Tuesday, August 9, 2011

Voting On The Coveted CABC League Taintsman Award

So far the only submissions for the 2011 anti-champion, formally referred to as The League Taintsman, punishments are:
Wearing Juggalo face paint to lunch at MiCocina
    Getting your belly button pierced for one week

    Surely we can do better than this.

    Some ideas:

    A live performance of Eden Wood's hit single Cutie Patootie in full costume?

    Greenman suit to a sporting event?
    A full Brazilian wax?

    A cover video of Celine Dion's My Heart Will Go On?
    Mankini to the beach or a pool party?
    No shaving until next season starts?
    Dressing up as a homeless person and panhandling?

    These are only ideas. Hopefully we come up with something much better.

    Remember: If we all agree on one of these, and then the loser doesn't do it, they're banned from CABC until they grow a sack.

    Leave your ideas in the comments.


    1. They really nearly airbrushed Eden Woods into oblivion.
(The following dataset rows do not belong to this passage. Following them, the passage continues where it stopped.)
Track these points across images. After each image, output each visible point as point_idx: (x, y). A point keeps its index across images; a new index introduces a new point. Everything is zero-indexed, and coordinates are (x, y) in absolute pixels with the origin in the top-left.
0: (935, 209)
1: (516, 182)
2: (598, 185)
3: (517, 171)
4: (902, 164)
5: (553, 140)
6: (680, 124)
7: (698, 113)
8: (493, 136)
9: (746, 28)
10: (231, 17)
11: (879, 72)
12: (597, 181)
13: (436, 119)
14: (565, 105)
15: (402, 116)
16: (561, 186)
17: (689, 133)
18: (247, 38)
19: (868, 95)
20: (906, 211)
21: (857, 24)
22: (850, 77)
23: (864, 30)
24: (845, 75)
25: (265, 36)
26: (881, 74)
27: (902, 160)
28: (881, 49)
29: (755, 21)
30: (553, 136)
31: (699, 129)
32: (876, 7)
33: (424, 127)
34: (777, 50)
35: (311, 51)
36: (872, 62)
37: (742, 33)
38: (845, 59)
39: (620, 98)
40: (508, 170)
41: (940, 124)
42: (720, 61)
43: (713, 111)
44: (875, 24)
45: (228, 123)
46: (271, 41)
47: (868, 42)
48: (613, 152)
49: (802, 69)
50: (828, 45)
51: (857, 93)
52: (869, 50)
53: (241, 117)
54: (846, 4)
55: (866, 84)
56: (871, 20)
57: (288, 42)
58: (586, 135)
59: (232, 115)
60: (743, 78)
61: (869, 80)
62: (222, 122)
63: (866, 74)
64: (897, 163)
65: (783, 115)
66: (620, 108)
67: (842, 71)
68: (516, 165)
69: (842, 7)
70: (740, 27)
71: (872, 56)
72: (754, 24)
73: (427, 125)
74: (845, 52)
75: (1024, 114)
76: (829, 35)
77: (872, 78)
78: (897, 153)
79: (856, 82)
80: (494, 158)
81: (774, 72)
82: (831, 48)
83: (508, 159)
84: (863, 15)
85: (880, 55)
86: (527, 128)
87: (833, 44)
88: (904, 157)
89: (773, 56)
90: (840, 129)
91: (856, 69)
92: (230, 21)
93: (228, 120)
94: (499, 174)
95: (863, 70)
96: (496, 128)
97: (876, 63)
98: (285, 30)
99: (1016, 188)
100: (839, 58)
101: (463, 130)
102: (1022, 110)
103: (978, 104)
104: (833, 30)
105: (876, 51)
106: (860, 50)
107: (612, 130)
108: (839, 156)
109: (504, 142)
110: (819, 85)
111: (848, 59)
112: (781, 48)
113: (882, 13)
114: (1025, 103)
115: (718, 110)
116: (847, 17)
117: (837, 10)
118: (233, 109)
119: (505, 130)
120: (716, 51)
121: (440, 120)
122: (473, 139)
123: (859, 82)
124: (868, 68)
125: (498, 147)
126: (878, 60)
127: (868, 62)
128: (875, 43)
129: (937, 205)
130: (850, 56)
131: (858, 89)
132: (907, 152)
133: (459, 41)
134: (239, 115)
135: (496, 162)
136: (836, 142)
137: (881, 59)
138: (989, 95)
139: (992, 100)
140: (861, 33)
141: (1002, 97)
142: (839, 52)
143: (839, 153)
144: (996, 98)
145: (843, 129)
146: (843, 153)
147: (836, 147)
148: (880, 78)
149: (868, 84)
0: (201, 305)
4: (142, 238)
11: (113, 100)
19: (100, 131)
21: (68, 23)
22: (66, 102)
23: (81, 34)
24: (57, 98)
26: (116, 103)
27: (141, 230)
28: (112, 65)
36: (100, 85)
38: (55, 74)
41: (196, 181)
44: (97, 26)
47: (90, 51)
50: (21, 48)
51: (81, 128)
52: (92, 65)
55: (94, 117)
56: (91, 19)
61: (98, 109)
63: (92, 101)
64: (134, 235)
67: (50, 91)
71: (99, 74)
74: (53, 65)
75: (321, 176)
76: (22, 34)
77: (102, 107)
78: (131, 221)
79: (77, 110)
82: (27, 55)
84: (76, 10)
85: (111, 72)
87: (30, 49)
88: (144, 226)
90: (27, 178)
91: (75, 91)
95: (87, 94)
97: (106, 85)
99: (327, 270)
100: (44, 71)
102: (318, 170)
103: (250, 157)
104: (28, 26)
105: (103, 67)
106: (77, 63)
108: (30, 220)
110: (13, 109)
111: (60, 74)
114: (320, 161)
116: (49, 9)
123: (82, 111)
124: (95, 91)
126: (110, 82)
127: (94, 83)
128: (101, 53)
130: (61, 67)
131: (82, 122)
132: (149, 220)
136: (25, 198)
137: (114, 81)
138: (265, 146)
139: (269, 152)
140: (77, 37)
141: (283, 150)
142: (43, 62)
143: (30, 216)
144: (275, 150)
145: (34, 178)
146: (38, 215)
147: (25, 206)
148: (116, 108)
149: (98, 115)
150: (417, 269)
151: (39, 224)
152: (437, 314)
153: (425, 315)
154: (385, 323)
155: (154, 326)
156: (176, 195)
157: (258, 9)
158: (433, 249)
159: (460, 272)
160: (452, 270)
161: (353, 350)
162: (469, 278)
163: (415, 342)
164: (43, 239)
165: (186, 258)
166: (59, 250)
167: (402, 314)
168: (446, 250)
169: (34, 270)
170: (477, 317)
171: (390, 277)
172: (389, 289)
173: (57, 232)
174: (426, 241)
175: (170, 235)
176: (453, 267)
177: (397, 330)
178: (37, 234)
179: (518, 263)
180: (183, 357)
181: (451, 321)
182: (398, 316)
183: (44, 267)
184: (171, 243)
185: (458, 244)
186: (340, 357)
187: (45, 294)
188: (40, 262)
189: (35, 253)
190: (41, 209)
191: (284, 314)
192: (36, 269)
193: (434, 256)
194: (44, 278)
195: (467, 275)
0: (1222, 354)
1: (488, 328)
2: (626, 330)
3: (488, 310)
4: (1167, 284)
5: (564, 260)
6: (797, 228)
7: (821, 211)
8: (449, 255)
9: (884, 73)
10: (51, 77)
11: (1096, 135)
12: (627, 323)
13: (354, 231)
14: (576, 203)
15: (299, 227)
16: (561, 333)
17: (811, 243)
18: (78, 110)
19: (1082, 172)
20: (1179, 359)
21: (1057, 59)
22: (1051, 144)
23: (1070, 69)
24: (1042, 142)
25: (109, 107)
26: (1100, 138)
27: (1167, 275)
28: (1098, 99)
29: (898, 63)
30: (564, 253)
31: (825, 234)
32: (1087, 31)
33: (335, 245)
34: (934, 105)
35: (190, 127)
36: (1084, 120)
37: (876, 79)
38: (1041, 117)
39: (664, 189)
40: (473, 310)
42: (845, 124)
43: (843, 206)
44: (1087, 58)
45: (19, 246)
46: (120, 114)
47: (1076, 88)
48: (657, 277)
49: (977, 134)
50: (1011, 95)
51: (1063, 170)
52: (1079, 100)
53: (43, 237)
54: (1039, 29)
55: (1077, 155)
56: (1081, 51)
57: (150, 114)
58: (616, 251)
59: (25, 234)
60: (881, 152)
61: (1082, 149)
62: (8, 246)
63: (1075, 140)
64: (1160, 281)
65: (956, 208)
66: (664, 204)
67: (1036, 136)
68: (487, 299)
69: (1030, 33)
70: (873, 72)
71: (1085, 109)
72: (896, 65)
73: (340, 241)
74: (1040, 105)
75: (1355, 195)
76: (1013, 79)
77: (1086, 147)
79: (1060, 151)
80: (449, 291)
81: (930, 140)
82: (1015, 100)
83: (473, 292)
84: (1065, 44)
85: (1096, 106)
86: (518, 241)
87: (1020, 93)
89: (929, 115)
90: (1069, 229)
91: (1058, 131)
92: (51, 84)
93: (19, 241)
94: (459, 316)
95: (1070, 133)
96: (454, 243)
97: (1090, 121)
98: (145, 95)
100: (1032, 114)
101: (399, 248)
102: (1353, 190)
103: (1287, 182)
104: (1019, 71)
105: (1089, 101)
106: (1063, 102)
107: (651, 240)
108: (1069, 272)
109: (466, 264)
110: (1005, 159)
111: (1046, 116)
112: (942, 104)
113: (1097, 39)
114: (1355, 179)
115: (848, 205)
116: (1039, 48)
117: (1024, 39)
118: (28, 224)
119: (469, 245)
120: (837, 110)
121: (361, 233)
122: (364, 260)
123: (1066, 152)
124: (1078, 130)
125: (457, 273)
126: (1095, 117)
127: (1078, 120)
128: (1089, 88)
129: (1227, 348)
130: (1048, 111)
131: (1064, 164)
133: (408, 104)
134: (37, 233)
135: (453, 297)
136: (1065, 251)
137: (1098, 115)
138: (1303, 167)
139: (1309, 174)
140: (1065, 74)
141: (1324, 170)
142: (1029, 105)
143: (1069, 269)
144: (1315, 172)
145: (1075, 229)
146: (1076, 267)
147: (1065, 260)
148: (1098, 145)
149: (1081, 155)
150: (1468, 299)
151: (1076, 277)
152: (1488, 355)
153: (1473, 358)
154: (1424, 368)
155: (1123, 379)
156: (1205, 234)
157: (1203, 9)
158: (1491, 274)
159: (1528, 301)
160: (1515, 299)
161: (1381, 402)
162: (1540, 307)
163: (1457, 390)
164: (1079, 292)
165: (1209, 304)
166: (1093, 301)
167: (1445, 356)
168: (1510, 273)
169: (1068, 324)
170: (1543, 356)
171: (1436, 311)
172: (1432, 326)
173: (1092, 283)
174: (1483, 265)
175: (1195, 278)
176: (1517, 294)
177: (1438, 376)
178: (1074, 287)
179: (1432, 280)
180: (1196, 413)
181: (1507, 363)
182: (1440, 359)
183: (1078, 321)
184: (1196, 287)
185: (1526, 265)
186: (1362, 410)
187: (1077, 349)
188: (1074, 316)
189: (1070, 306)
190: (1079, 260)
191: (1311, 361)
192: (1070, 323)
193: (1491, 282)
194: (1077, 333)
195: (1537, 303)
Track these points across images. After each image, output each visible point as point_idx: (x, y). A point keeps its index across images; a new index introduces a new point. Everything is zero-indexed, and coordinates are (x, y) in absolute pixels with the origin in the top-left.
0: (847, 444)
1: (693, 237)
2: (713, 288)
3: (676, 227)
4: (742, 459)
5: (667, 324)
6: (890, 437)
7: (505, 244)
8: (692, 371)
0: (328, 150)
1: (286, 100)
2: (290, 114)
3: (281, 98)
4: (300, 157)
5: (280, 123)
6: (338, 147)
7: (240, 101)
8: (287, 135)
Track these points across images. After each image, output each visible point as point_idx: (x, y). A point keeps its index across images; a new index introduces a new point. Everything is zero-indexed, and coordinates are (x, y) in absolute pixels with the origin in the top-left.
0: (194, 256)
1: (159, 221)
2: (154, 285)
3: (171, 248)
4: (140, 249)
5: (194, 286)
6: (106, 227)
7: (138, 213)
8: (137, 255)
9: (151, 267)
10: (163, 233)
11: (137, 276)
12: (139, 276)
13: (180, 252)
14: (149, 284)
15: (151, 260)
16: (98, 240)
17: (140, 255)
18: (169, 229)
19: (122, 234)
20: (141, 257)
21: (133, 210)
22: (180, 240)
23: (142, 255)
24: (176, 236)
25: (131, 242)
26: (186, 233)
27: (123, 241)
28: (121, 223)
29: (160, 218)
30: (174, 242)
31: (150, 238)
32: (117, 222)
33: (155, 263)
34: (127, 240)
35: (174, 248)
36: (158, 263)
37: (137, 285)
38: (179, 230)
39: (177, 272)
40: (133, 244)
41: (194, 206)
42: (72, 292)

What, is she trying to be ONE again?

    2. I can't imagine what is more humiliating than having to become an expert on all things Cincinnati, so I propose that the Taintsman must familiarize himself with the 2011 Bungles and pen a thesis summarizing their performance this season. This paper of length to be determined will not only commemorate the heroics of Jordan Shipley, it will also force CABC's worst performer to suffer through 4 preseason games and then another 16 ugly-as-preseason games as research. Suck on it.

    3. How about the taintsman has to wear jorts on the weekend, every weekend, all day for a month?